» **Задание**
Перепечатайте дословно и целиком приведённый ниже отрывок о том, как Соломон Гейне отправил Гарри учиться в Бонн.

» **Предложенный отрывок**
····················

Занятие стихами, да еще такими, в которых хотя косвенно, но затрагивается его дочь Амалия, казалось банкиру не только неприемлемым, но прямо компрометирующим почтенную фамилию Гейне.
— Не сделать ли из Гарри адвоката? Все-таки это — хорошая и деловая профессия.
И Соломон Гейне, скрепя сердце, ассигновал еще четыреста талеров в год с тем, чтобы сын его брата Самсона отправился в какой-нибудь хороший университет и там изучил курс юридических наук.
Очевидно, этих денег было недостаточно, потому что Гейне рассказывает о самопожертвовании, проявленном его матерью в то время. «Когда я начал посещать университет, дела моего отца находились в весьма печальном положении, и мать продала свои драгоценности, ожерелье и очень ценные серьги, чтобы я мог прожить на вырученные деньги первые четыре студенческих года».
Придя к решению, Соломон Гейне снарядил Гарри в дорогу. Он отправил его в Рейнский университет, в Бонн.
Бухгалтер Соломона Гейне, его доверенное лицо, Арон Гирш, получил приказ от своего шефа проводить Гарри из Гамбурга. По дороге, в коляске, Арон Гирш отечески упрекал Гарри за то, что он не сумел использовать обстоятельств и так легкомысленно прозевал блестящую карьеру, которая предстояла ему в деле всеми уважаемого и богатейшего дяди.
Гейне в ответ на это только похлопал его по плечу и сказал:
— Вы еще услышите обо мне, дорогой Гирш!

····················

» **Исходные данные**
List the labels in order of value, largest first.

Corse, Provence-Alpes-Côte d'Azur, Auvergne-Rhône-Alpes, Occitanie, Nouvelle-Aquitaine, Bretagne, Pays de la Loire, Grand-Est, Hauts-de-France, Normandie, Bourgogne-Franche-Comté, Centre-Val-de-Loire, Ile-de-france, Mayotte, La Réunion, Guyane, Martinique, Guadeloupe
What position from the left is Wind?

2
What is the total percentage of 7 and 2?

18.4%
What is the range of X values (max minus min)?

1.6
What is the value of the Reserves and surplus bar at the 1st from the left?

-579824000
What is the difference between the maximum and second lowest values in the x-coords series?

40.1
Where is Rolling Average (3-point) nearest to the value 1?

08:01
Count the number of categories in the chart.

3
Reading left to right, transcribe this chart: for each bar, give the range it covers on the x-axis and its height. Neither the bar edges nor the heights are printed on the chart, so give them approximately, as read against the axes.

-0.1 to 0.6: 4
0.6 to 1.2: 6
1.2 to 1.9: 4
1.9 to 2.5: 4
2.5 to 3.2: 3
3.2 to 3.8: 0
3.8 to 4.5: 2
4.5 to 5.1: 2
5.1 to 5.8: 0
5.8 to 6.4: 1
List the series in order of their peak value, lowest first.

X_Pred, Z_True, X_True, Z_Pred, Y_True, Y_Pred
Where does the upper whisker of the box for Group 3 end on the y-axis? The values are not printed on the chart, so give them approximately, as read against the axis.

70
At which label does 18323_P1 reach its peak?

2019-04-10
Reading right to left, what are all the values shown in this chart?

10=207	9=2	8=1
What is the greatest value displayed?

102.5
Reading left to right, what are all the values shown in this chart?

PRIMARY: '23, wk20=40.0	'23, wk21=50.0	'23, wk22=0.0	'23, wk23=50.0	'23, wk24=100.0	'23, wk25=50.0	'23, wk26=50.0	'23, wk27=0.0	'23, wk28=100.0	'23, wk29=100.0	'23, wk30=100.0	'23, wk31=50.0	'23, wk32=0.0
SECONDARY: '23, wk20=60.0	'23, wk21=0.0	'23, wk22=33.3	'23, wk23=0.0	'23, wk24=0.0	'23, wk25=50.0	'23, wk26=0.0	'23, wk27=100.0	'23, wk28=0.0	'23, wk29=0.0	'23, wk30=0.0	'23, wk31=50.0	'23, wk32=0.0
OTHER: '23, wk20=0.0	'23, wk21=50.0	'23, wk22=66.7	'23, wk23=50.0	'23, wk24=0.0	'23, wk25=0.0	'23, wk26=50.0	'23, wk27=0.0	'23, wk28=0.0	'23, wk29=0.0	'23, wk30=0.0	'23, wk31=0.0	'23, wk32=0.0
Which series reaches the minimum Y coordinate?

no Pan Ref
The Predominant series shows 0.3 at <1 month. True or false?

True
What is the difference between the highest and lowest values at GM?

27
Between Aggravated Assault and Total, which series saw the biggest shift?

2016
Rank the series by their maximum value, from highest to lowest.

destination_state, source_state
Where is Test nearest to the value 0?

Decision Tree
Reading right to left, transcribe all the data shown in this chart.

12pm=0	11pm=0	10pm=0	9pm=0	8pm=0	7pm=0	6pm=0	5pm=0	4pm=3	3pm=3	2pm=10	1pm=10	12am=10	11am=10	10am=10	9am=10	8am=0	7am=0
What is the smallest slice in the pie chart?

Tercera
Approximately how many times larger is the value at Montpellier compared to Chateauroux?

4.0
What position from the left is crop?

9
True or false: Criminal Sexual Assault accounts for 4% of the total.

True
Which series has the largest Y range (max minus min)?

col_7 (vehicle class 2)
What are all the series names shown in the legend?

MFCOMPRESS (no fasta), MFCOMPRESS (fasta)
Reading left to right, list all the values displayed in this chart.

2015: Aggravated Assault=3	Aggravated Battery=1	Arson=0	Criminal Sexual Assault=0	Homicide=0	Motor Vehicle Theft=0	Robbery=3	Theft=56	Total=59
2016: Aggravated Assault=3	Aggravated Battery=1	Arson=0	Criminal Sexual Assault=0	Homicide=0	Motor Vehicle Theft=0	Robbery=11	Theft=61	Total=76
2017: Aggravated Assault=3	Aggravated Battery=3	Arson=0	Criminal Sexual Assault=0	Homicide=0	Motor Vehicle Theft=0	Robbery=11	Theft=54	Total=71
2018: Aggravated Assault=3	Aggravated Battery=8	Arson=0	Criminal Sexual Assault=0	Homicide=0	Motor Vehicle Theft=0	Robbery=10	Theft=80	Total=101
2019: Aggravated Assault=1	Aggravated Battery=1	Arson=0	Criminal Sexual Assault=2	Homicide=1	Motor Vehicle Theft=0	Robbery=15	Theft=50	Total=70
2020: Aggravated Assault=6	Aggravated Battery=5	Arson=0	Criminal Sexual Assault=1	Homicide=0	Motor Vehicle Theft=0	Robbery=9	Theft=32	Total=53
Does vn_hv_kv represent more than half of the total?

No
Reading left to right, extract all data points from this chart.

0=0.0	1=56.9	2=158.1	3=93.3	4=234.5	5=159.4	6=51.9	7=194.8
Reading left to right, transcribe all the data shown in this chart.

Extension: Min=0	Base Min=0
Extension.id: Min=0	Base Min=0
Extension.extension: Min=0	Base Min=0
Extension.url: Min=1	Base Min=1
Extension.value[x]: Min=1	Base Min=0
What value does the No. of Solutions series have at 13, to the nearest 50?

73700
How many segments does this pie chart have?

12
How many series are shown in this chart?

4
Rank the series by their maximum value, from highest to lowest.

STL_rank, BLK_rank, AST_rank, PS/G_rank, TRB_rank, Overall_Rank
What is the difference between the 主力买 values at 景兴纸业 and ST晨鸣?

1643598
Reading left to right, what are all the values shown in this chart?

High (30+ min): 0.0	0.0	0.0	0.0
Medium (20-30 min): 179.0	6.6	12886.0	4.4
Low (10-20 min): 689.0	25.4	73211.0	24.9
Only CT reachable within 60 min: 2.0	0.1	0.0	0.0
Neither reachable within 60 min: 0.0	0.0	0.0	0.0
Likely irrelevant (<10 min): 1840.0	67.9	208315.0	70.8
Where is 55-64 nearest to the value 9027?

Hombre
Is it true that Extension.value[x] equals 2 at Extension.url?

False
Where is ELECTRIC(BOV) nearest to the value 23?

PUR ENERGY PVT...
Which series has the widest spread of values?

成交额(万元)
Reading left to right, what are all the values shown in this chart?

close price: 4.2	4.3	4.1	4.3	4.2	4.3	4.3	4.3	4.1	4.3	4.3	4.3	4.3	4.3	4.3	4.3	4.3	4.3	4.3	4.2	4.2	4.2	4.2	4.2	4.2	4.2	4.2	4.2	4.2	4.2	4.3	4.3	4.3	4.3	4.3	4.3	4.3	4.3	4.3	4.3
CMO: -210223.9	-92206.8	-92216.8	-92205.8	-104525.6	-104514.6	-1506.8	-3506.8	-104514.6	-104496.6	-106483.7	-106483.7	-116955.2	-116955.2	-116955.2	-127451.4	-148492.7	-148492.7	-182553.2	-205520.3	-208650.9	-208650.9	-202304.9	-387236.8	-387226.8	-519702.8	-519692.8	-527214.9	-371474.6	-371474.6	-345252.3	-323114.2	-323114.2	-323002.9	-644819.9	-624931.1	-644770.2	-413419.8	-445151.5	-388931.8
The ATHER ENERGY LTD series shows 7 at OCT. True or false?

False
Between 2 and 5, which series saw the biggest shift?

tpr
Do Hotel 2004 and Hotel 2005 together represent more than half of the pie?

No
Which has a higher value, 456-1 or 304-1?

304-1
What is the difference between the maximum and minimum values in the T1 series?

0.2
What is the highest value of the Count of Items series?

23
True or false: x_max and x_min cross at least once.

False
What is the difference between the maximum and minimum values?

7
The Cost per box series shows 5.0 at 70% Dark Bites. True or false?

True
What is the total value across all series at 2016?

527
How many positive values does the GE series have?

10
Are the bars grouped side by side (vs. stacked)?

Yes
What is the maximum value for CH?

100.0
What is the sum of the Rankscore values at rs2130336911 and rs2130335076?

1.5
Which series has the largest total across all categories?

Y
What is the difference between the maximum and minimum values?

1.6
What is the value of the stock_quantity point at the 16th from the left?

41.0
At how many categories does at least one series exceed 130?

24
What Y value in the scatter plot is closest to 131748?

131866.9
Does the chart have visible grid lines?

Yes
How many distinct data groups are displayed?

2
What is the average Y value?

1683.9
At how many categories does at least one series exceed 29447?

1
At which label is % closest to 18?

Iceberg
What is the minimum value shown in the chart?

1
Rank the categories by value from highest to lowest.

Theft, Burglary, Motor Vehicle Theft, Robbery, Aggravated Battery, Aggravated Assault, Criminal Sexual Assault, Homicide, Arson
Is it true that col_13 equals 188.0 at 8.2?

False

····················

» **Решение**
Занятие стихами, да еще такими, в которых хотя косвенно, но затрагивается его дочь Амалия, казалось банкиру не только неприемлемым, но прямо компрометирующим почтенную фамилию Гейне.
— Не сделать ли из Гарри адвоката? Все-таки это — хорошая и деловая профессия.
И Соломон Гейне, скрепя сердце, ассигновал еще четыреста талеров в год с тем, чтобы сын его брата Самсона отправился в какой-нибудь хороший университет и там изучил курс юридических наук.
Очевидно, этих денег было недостаточно, потому что Гейне рассказывает о самопожертвовании, проявленном его матерью в то время. «Когда я начал посещать университет, дела моего отца находились в весьма печальном положении, и мать продала свои драгоценности, ожерелье и очень ценные серьги, чтобы я мог прожить на вырученные деньги первые четыре студенческих года».
Придя к решению, Соломон Гейне снарядил Гарри в дорогу. Он отправил его в Рейнский университет, в Бонн.
Бухгалтер Соломона Гейне, его доверенное лицо, Арон Гирш, получил приказ от своего шефа проводить Гарри из Гамбурга. По дороге, в коляске, Арон Гирш отечески упрекал Гарри за то, что он не сумел использовать обстоятельств и так легкомысленно прозевал блестящую карьеру, которая предстояла ему в деле всеми уважаемого и богатейшего дяди.
Гейне в ответ на это только похлопал его по плечу и сказал:
— Вы еще услышите обо мне, дорогой Гирш!